The district court also stated its reasons for rejecting Wright’s “nonfrivolous
arguments in favor of termination.” See Emmett, 749 F.3d at 821 (cleaned up).
The district court acknowledged Wright’s impressive rehabilitative efforts and
progress to date, but found that Wright had completed treatment too recently to
warrant terminating his sentence. Similarly, the court found that “the people
[Wright] work[s] with, [his] family members, all have glowing things to say about
[him], but that is not unusual in these types of cases.” Thus, the district court
addressed Wright’s key arguments in favor of termination, provided its reasons for
denying the termination motion, and left open the possibility of termination at a
later date.
2. Nor did the district court abuse its discretion by modifying the terms
of Wright’s supervised release. A district court “may modify, reduce, or enlarge
the conditions of supervised release, at any time prior to the expiration or
termination of the term of supervised release,” after considering the same
§ 3553(a) statutory factors that the court considers for termination decisions. 18
U.S.C. § 3583(e)(2). Wright challenges three of his supervised release conditions:
his drug testing condition, treatment condition, and polygraph condition.

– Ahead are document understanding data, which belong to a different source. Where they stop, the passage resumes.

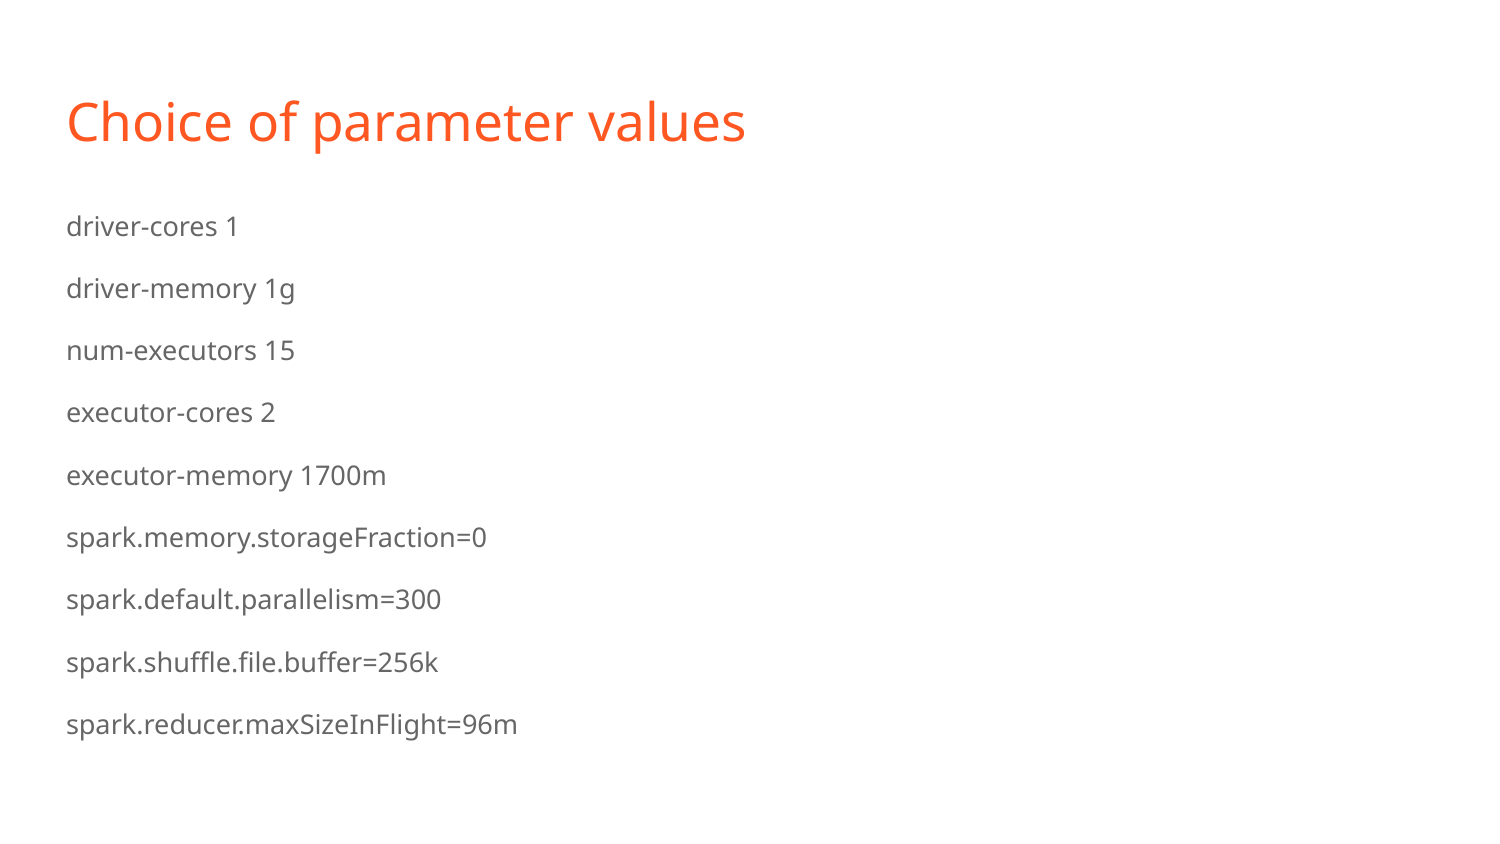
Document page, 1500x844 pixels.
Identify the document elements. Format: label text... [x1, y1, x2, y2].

title Choice of parameter values [51, 72, 1449, 167]
list driver-cores 1 driver-memory 1g num-executors 15 executor-cores 2 executor-memory 1700m spark.memory.storageFraction=0 spark.default.parallelism=300 spark.shuffle.file.buffer=256k spark.reducer.maxSizeInFlight=96m [51, 189, 1449, 750]
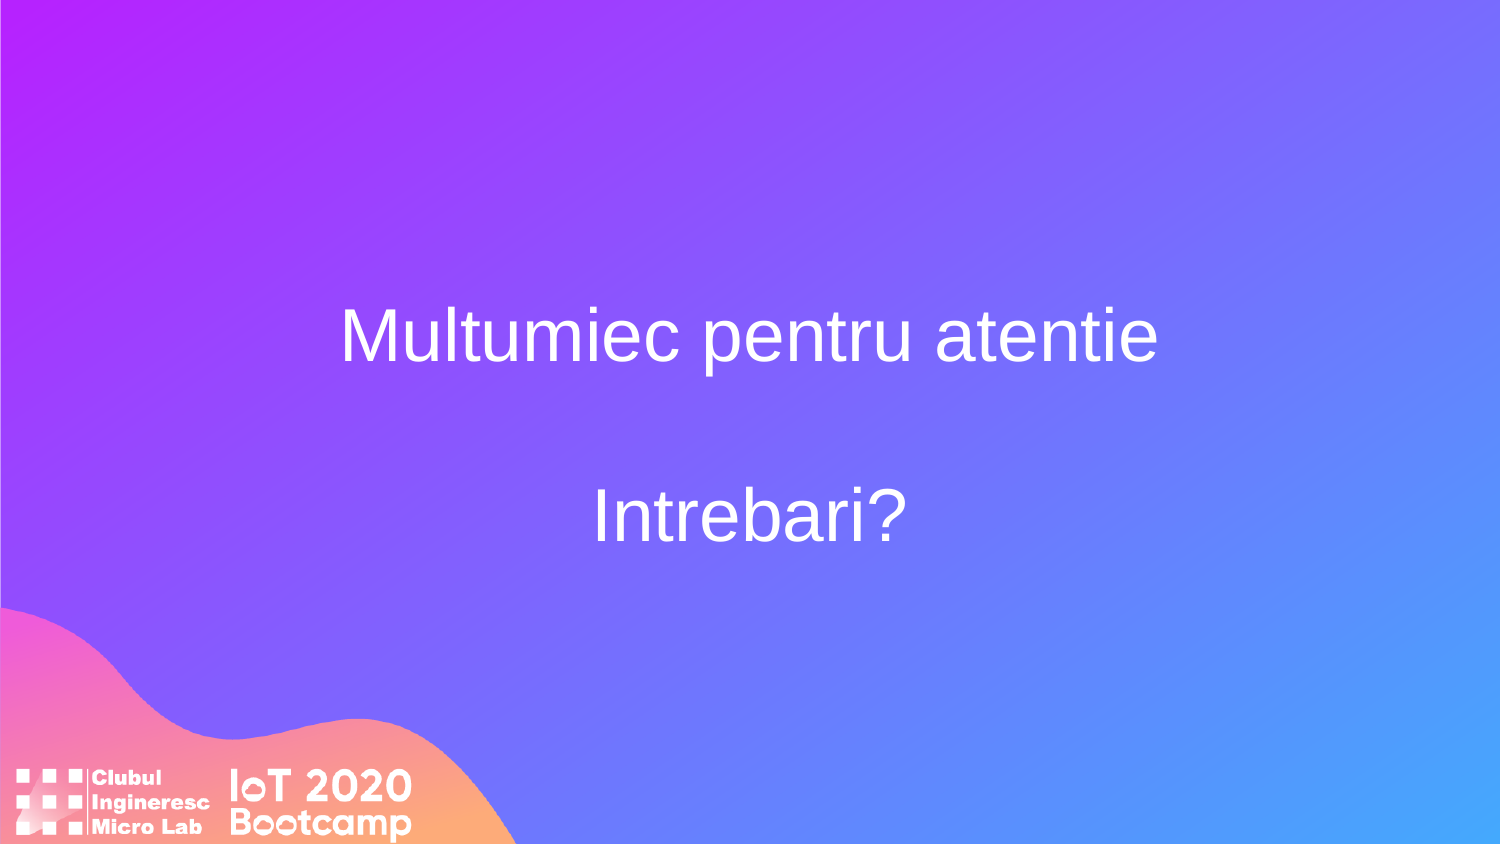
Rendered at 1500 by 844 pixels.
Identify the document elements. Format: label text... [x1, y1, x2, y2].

picture [0, 0, 1500, 844]
title Multumiec pentru atentie Intrebari? [51, 352, 1449, 491]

3 Wright contends that his drug testing condition constitutes an improper
delegation of sentencing authority to the probation officer, and is improper given
Wright’s lack of a history of drug use. We disagree. Reading the recent 2020 drug
testing modification condition together with the drug testing condition originally
imposed in 2010, it is clear that the district court ordered the maximum number of
drug tests not to exceed two per year. Thus, the district court did not improperly
delegate sentencing authority to the probation officer, and instead satisfied the
requirement to “set the maximum number of non-treatment program drug tests to
which [Wright] may be subjected.” See United States v. Stephens, 424 F.3d 876,
882 (9th Cir. 2005). Moreover, even where there is no demonstrated history of
drug use, a sentencing court may nonetheless require drug testing. Cf. United
States v. Jeremiah, 493 F.3d 1042, 1047 (9th Cir. 2007) (upholding condition
requiring eight drug tests per month for defendant without demonstrated history of
drug use).
The district court did not abuse its discretion by imposing a sex offender
treatment condition on Wright. To justify this modification, the district court
referenced Wright’s potential for relapse, his potential need for future treatment,
and the fact that Wright will likely struggle with fantasies for years. This condition
is thus connected to the need to “protect the public from further crimes,” 18 U.S.C.
§ 3553(a)(2)(C); the need to provide “other correctional treatment in the most
4 effective manner,” id. § 3553(a)(2)(D); and the “the nature and circumstances of
[Wright’s] offense,” id. § 3553(a)(1). Therefore, this “condition of supervised
release meant to address [Wright’s] history of sexual misconduct” is not unduly
burdensome and is “reasonably necessary to accomplish one of the legitimate goals
of supervised release.” See United States v. Hohag, 893 F.3d 1190, 1193 (9th Cir.
2018).
Finally, the district court did not abuse its discretion by imposing a
polygraph condition on Wright. The polygraph condition is a neutral means of
determining Wright’s compliance with treatment as well as Wright’s truthfulness
with his probation officer. Thus, the condition is adequately connected to the need
“to provide [Wright] with needed . . . correctional treatment in the most effective
manner.” See 18 U.S.C. § 3553(a)(2)(D).1
AFFIRMED.
1 Because this disposition does not rely on the documents that Wright would have us strike in his motion to strike, Dkt. No.